The issue is a priority for some of the president’s top supporters, including coal moguls Robert E. Murray and Joseph Craft of Alliance Resource Partners, who donated a million dollars to the president’s inauguration. The move would be one of the most direct efforts by Trump to make good on campaign promises to revive the nation’s shrinking coal industry…

“coal plant chicken”

No, coal plant chicken is not grilling chicken using waste heat from a coal plant, although that is not a terrible idea. It’s the idea that coal-fired utilities are competing for slices of a shrinking pie, and they are going to blink out of existence one by one.

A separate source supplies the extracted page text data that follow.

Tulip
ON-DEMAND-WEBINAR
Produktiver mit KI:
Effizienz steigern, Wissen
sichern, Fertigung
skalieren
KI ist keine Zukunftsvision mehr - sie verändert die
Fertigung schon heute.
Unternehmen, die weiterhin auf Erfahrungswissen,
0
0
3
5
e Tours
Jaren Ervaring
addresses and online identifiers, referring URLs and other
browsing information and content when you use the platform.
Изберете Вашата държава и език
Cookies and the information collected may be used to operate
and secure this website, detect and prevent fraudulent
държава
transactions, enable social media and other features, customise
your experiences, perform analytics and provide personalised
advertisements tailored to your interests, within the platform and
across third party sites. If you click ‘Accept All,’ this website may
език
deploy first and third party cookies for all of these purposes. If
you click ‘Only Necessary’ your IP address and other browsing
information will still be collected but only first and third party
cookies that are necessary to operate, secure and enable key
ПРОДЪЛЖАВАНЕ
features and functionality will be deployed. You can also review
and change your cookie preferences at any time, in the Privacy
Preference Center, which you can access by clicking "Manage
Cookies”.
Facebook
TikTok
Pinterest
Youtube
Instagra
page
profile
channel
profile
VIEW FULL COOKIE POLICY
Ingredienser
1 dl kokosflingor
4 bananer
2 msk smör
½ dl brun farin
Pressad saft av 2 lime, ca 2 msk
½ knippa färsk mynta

Zindler, BNEF’s head of Americas, said about half of all U.S. coal plants lose money on any given day as cheap gas, along with wind and solar farms, push electricity prices lower. Meanwhile, demand for power is flat. The result, Zindler said, is coal plants wrestle to outlast one another, fighting for a bigger piece of the pie. “Every day across multiple regional transmission operating systems, we see power plants staring across at each other and saying ‘Who is going to go first?’ ” Zindler said. “It’s only a matter of time as these plants try to outlast each other.”

Elsewhere in the same article, coal-fired utility executives say this is not true because coal and nuclear are currently the only two cost-effective ways to generate a constant base load. I don’t have the expertise to agree or disagree, but I know that nuclear technology is advancing, and battery technology which can be used to smooth out intermittent loads is also advancing.

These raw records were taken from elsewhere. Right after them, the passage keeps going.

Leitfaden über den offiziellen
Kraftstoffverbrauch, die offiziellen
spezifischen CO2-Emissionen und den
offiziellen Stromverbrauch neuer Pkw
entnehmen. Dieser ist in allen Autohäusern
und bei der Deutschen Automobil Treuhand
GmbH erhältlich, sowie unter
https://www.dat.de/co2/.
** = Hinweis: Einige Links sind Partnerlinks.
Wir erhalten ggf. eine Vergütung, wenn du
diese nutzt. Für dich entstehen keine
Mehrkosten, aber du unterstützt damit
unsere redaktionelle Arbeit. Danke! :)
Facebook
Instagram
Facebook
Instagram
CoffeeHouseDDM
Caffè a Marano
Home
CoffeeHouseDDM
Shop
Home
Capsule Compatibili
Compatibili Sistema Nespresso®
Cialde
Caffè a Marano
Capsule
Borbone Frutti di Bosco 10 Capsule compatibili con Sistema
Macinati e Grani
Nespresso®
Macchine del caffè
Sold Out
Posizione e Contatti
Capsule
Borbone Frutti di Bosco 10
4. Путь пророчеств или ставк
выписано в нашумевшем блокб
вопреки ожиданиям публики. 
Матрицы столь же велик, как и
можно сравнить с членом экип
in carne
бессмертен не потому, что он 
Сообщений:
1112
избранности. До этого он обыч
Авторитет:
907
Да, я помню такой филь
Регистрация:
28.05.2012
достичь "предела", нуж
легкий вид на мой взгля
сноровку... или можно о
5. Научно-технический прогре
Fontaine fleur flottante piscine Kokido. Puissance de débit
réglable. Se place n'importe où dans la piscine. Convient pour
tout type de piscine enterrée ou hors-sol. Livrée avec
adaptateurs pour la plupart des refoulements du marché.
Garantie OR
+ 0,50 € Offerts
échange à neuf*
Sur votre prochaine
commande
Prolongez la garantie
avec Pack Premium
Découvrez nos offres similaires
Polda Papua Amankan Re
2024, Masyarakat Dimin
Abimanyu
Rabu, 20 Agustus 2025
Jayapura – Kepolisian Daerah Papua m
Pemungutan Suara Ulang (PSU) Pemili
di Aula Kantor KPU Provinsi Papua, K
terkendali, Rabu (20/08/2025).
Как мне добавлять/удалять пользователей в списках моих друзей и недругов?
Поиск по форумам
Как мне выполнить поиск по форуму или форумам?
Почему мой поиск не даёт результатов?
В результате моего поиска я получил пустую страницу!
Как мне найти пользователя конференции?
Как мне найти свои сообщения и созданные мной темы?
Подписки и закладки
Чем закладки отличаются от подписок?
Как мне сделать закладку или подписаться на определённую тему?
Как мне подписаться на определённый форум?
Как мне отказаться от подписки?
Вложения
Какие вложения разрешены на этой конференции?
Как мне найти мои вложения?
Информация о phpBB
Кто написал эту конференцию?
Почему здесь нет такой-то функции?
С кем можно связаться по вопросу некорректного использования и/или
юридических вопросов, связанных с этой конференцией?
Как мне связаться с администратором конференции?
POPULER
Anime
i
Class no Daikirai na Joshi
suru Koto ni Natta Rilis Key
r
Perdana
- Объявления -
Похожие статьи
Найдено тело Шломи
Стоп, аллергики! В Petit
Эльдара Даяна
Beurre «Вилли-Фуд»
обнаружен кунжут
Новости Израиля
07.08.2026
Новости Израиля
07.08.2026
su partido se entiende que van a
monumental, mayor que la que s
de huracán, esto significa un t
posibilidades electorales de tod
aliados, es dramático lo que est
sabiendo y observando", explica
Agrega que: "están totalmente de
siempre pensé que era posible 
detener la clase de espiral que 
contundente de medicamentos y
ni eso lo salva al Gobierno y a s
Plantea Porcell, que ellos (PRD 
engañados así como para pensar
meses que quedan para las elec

Firstenergy close to bankruptcy

Firstenergy, a major coal and nuclear utility in Ohio and Pennsylvania, is asking those state governments for subsidies to help it avoid bankruptcy. It’s biggest critics? Groups like the Sierra Club, which you might expect, but also the oil and gas industry.

Natural gas and renewable energy have been making up a larger amount of the country’s electric grid, eating into coal and nuclear power on wholesale markets. With that backdrop, FirstEnergy is also asking the Department of Energy to issue an immediate emergency order to PJM Interconnection, the grid operator for mid-Atlantic states, to provide “just and reasonable” compensation to its fleet of aging coal and nuclear power plants in order to keep them open…

“The Nation’s security is jeopardized if DOE does not act now to preserve fuel-secure generation and the diversity of supply…”

“FirstEnergy needs to stop misleading the public and government officials about the status of its power plants in Ohio and Pennsylvania,” said Todd Snitchler, Market Development Group Director for the American Petroleum Institute, in a statement. ”For FirstEnergy to cry wolf on the issue of grid reliability is irresponsible and is the company’s latest attempt to force consumers to pay for a bailout.

The collapse of the coal industry isn’t all that surprising, and anyone who has children or lungs should be glad. The possibility of nuclear going down with it is a little surprising. The idea of nuclear appeals to me at least a little bit, but it seems like the economics and keeping the plants up and running just isn’t working out. I wonder if this is just because most of our nuclear plants consist of obsolete, 50-year-old technology, or if nuclear really just will never be able to compete.

coal industry collapse

The stocks of U.S. coal companies have almost completely collapsed.

But times have changed, and the market value of coal companies has collapsed. The four largest coal companies were worth a combined $21.7 billion dollars in June 2010. Now they’re worth $1.2 billion. Two other large coal concerns, Patriot and James River, have both filed for bankruptcy in recent years. And one market analyst told the Financial Times in February to expect “multiple bankruptcies in US coal over the next 12-18 months.”

They blame it on a combination of low natural gas prices and government regulation. I think it has more to do with the former – natural gas is cleaner and newly cheap, so there is just no reason to stay with coal. The regulators have probably been emboldened because they see that there are clear alternatives. There is no mention of renewables in this article, but I suspect they play a role.